1 large carrot diced
2 stalks celery diced
1 medium onion diced
3 cloves of garlic (add more if you like garlic) minced
1 28 oz can of crushed tomatoes
½ Tbsp Balsamic Vinegar
1 tsp Italian Seasoning
20 cracks fresh black pepper
½ tsp salt
½ tsp crushed red pepper (reduce to ¼ tsp if you want less heat, add more for more heat, or eliminate entirely
1/3 cup vodka
3/4 cup ½ & ½
¼ cup grated parmesan
2 Tbsp olive oil
Directions for Vodka Sauce
In a large pot or Dutch oven, heat the Olive oil over medium heat till it starts to shimmer. Add the carrot, celery, and onions and sauté until onions are translucent and carrot and celery have softened about 10 mins. Add garlic and heat till fragrant. Add the crushed tomatoes, balsamic vinegar, Italian seasoning, salt, pepper, & crushed red pepper. Simmer together for 20 minutes. Use an immersion blender to break down any large chunks of vegetables (or you can put it in a blender), or if you don’t mind chunks of veggies, then leave it be! Add vodka and simmer for 10 minutes more. Turn off the heat and add ¼ cup grated parmesan.

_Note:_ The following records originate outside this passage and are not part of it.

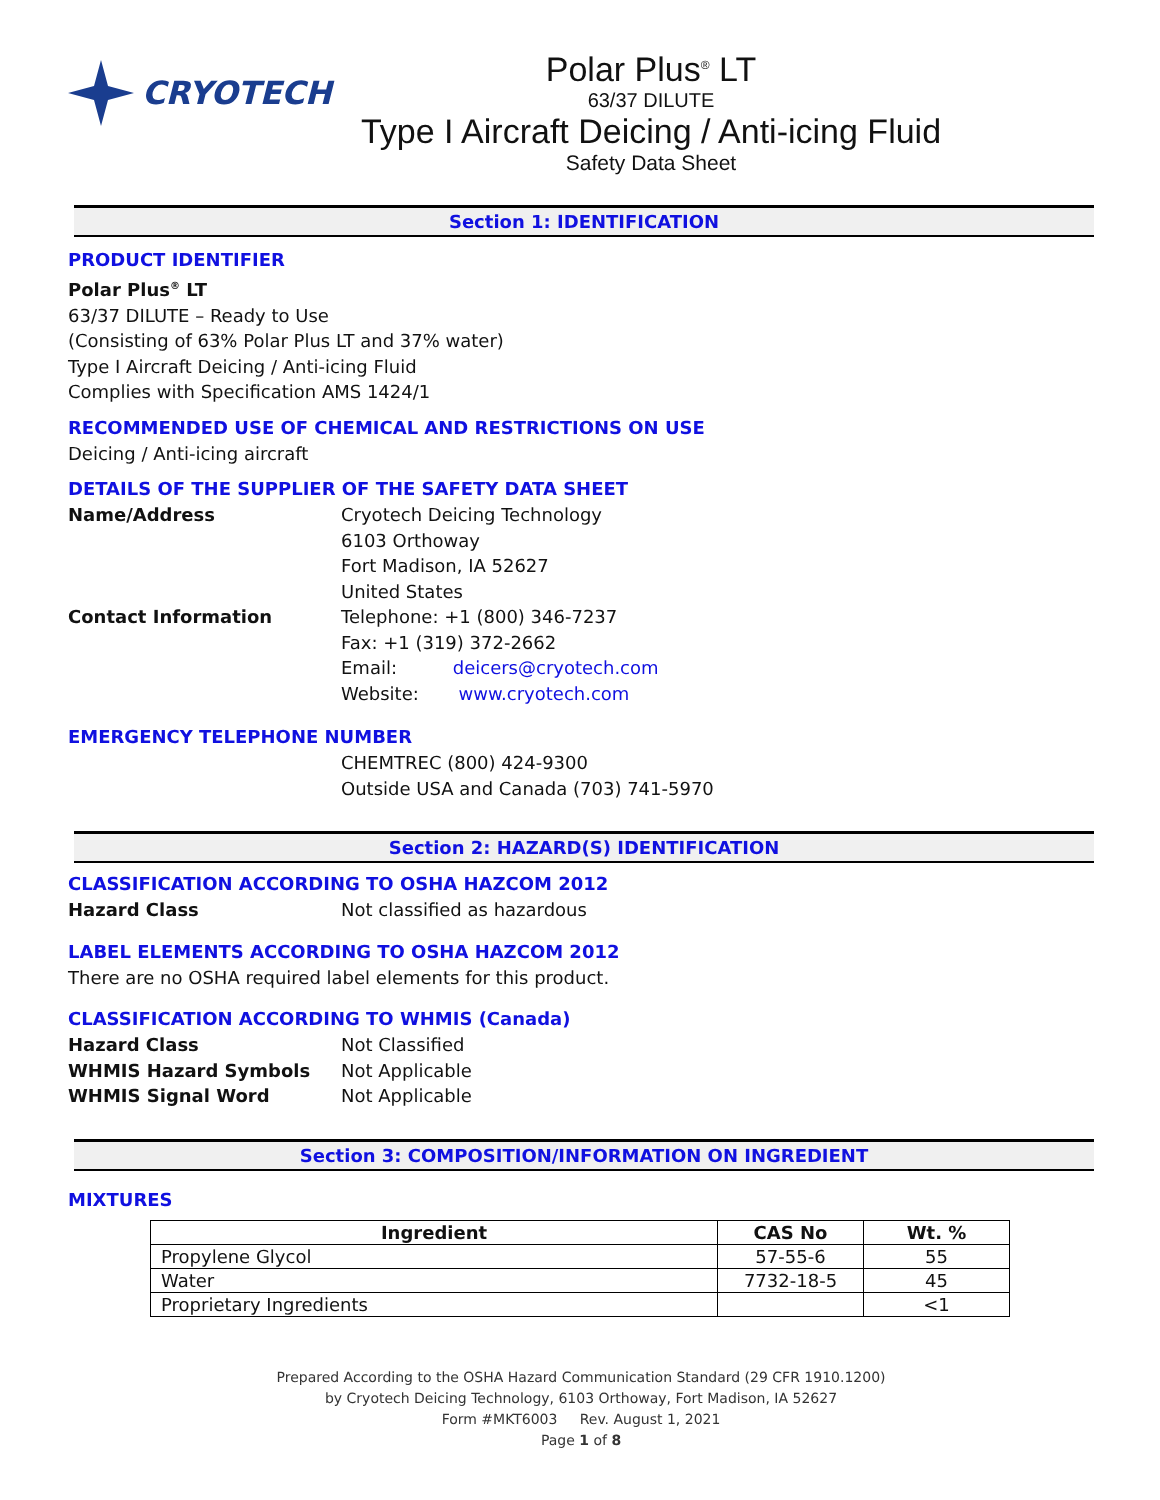CRYOTECH
Polar Plus<sup>®</sup> LT
63/37 DILUTE
Type I Aircraft Deicing / Anti-icing Fluid
Safety Data Sheet
Section 1: IDENTIFICATION
PRODUCT IDENTIFIER
Polar Plus<sup>®</sup> LT
63/37 DILUTE – Ready to Use
(Consisting of 63% Polar Plus LT and 37% water)
Type I Aircraft Deicing / Anti-icing Fluid
Complies with Specification AMS 1424/1
RECOMMENDED USE OF CHEMICAL AND RESTRICTIONS ON USE
Deicing / Anti-icing aircraft
DETAILS OF THE SUPPLIER OF THE SAFETY DATA SHEET
Name/Address Cryotech Deicing Technology
6103 Orthoway
Fort Madison, IA 52627
United States
Contact Information Telephone: +1 (800) 346-7237
Fax: +1 (319) 372-2662
Email: deicers@cryotech.com
Website: www.cryotech.com
EMERGENCY TELEPHONE NUMBER
CHEMTREC (800) 424-9300
Outside USA and Canada (703) 741-5970
Section 2: HAZARD(S) IDENTIFICATION
CLASSIFICATION ACCORDING TO OSHA HAZCOM 2012
Hazard Class Not classified as hazardous
LABEL ELEMENTS ACCORDING TO OSHA HAZCOM 2012
There are no OSHA required label elements for this product.
CLASSIFICATION ACCORDING TO WHMIS (Canada)
Hazard Class Not Classified
WHMIS Hazard Symbols Not Applicable
WHMIS Signal Word Not Applicable
Section 3: COMPOSITION/INFORMATION ON INGREDIENT
MIXTURES
| Ingredient | CAS No | Wt. % |
| --- | --- | --- |
| Propylene Glycol | 57-55-6 | 55 |
| Water | 7732-18-5 | 45 |
| Proprietary Ingredients | | <1 |
Prepared According to the OSHA Hazard Communication Standard (29 CFR 1910.1200)
by Cryotech Deicing Technology, 6103 Orthoway, Fort Madison, IA 52627
Form #MKT6003 Rev. August 1, 2021
Page 1 of 8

Air Fryer Chicken Parmesan
1.5 pounds of boneless, skinless chicken breast, pounded to ½ inch thickness and cut into 6 pieces
½ cup seasoned bread crumbs
½ cup seasoned panko
½ tsp Italian Seasoning
¼ tsp garlic powder
¼ tsp onion powder
½ tsp kosher salt
15-20 cracks fresh black pepper
¼ tsp cayenne (optional)
1/8 cup grated parmesan
Canola Oil Spray
Instructions for Air Fryer Chicken Parmesan
Mix all the breading ingredients together in a shallow pan. Whisk the egg in a separate shallow pan. (I like to use pie plates for this). Dredge the chicken in the egg wash then in the bread crumb mixture. Set aside on a plate.
Preheat your air fryer to 400 degrees. Once heated, spray the breaded chicken with the canola oil spray (both sides before placing in the air fryer). Set the timer for 12 minutes, flip halfway through. (I did spritz mine again just a bit after I flipped them). Chicken is done when it reaches an internal temperature of 165 and is no longer pink.
Extra: 8 ounces of pasta of your choice, cook according to directions on box. We used mini lasagnas but you can use whatever pasta you enjoy! Top pasta with vodka sauce & air fryer chicken parmesan. Serve with a green side salad and enjoy!